Currently we generate enums like:
exports.Trace = exports.Trace || {};
p = exports.Trace;
enum Trace {
Off = 0,
Messages = 1,
Verbose = 2
}
Object.assign(exports.Trace, Trace);
Due to the way exports.Trace
is initialized we can't do something smarter like exports.Trace = Trace;
.
But! It seems like some generated code does:
exports.Trace = undefined;
at the start of their module. We could detect this, check that nothing else assigns to it, and then do the nicer version.
enum Trace {
Off = 0,
Messages = 1,
Verbose = 2
}
exports.Trace = Trace;
p = exports.Trace;
and potentially just get rid of the undefined declaration.
- Renaming
(e, t, n)
to(module, exports, require)
can instead end up with(module1, exports, require1)
and the like. This is an SWC bug. - comment on line before root iife can end up just before it after transformation
/* abc */ (() => {})
- Only sortof bug, but maybe need better default tsconfig: Classes complain that fields aren't defined. Inferring the names of fields probably wouldn't be hard, but the issue is getting the types. We could just use
any
. - We don't handle typescript types and the like on inputs. This is fine for the most part, since you rarely have typescript code to deobfuscate.
These are ideas that I'd love to implement, but are significantly more complicated and thus might take a while (if they ever appear)!

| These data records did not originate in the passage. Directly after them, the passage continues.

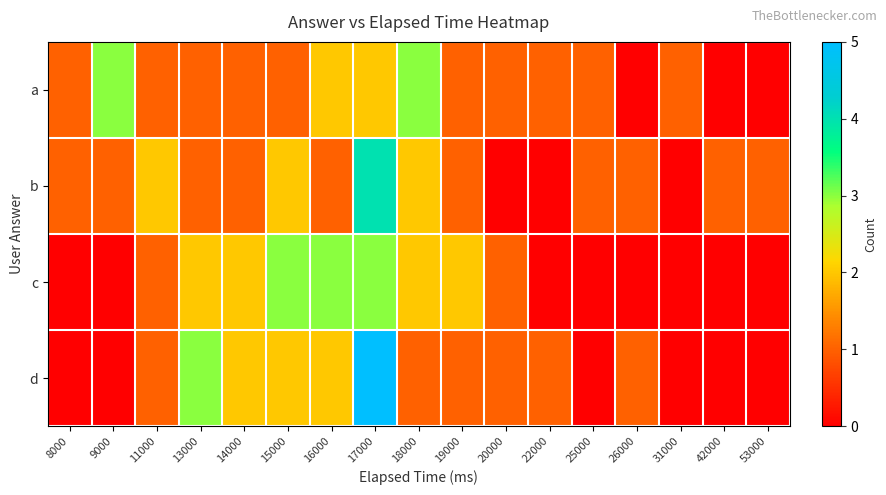

What is the total value across all series at 9000?

4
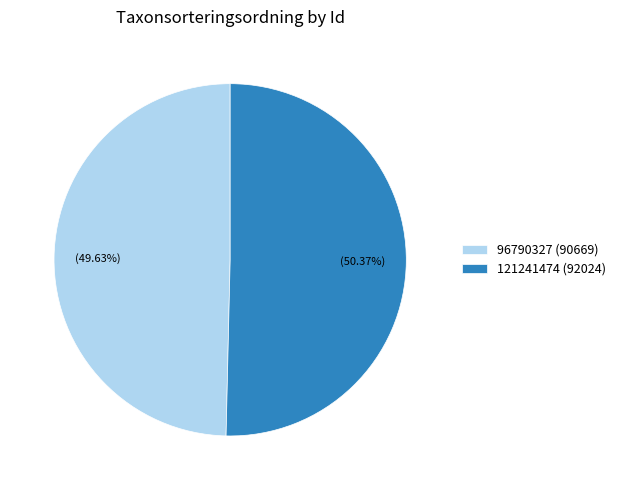

To the nearest percent, what is the average slice percentage?

50%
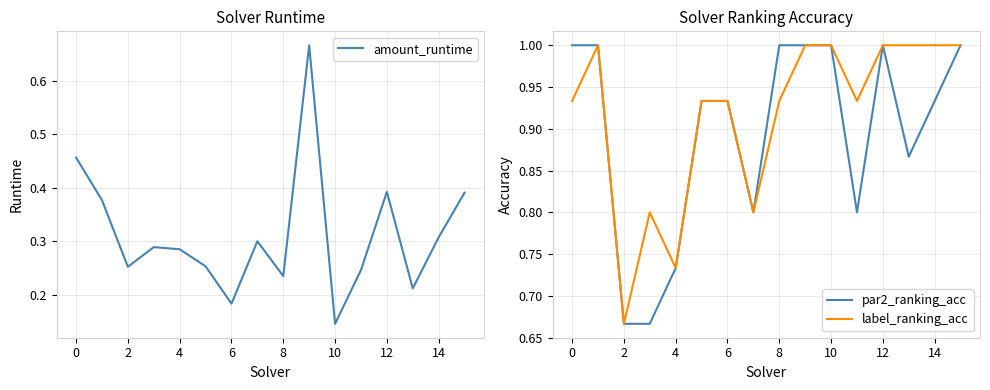

True or false: amount_runtime and label_ranking_acc cross at least once.

False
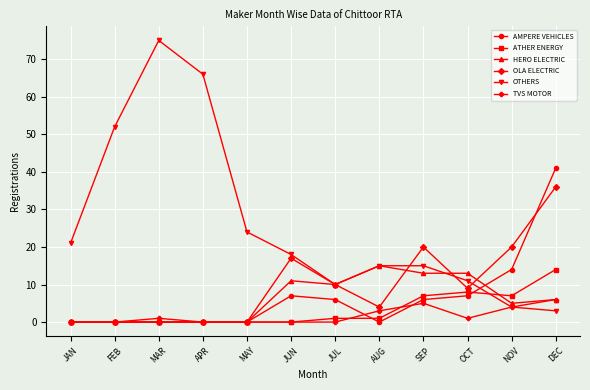

What position from the right is DEC?

1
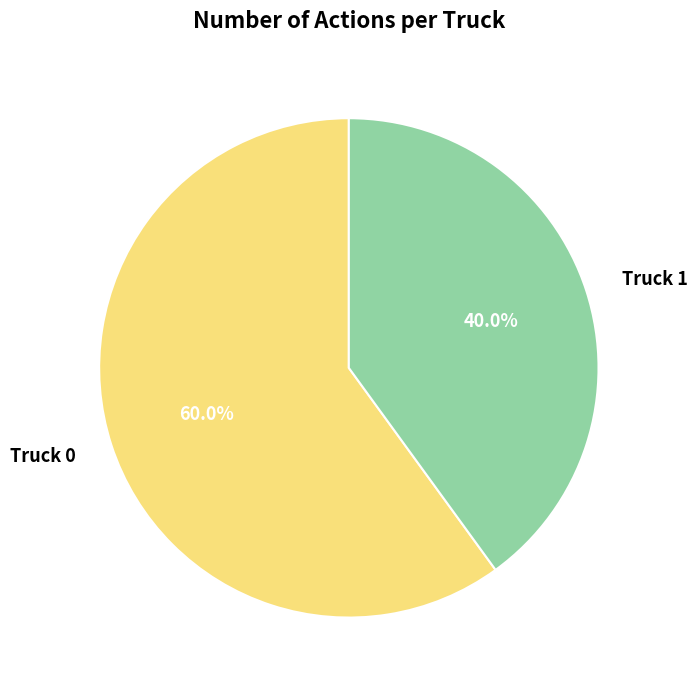

To the nearest percent, what is the average slice percentage?

50%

- Some form of const evaluation. This would try to let us get around some of the more annoying obfuscation techniques
- Function ''hashing'', which extracts the basic structure of a function (independent of variable naming) and hashes it. Then, you can have it identify the future versions
- The basic version would be to just add a comment above the functions with some obviously unique id, which lets you match it up with your hand deobfuscated version
- A more complicated version would automatically extract the variable names from the unobfuscated code you give it
- Library recognition. There's a bunch of common libraries which might be obvious with some basic analysis.
- Type definitions
- Use a language model (ex: copilot) to try to auto interpret some parts of code
- At a basic level, this could get us comments
- Could also get variable names for us to use
- Maybe even do transformations that we don't have implemented, though that is risker
- Version which allows you to apply the transformations manually, one at a time.
- With an editor extension
- Would allow edits which are hard to detect properly, but that a human might be able to recognize the applicability of
- Have a way of mapping an original span to the span of the resulting file, to make it easier to see what happened.
- Have so some optional destructive transformations leave a comment with a code indicating what transformation was done.
- like we have
Object.defineProperty
that might be slightly different if you just declare the field normally (because it might disallow setting or something), but a destructive transform would make it more readable. Just leave a code like// MCode(D001)
or something. - and then have a command to get the information about the code. Like how rustc does with
rustc --explain E001
- like we have
- Use chatgpt to provide better names for functions and variables. Could also be used to provide comments.
- Could also be used to simplify code, but that is riskier.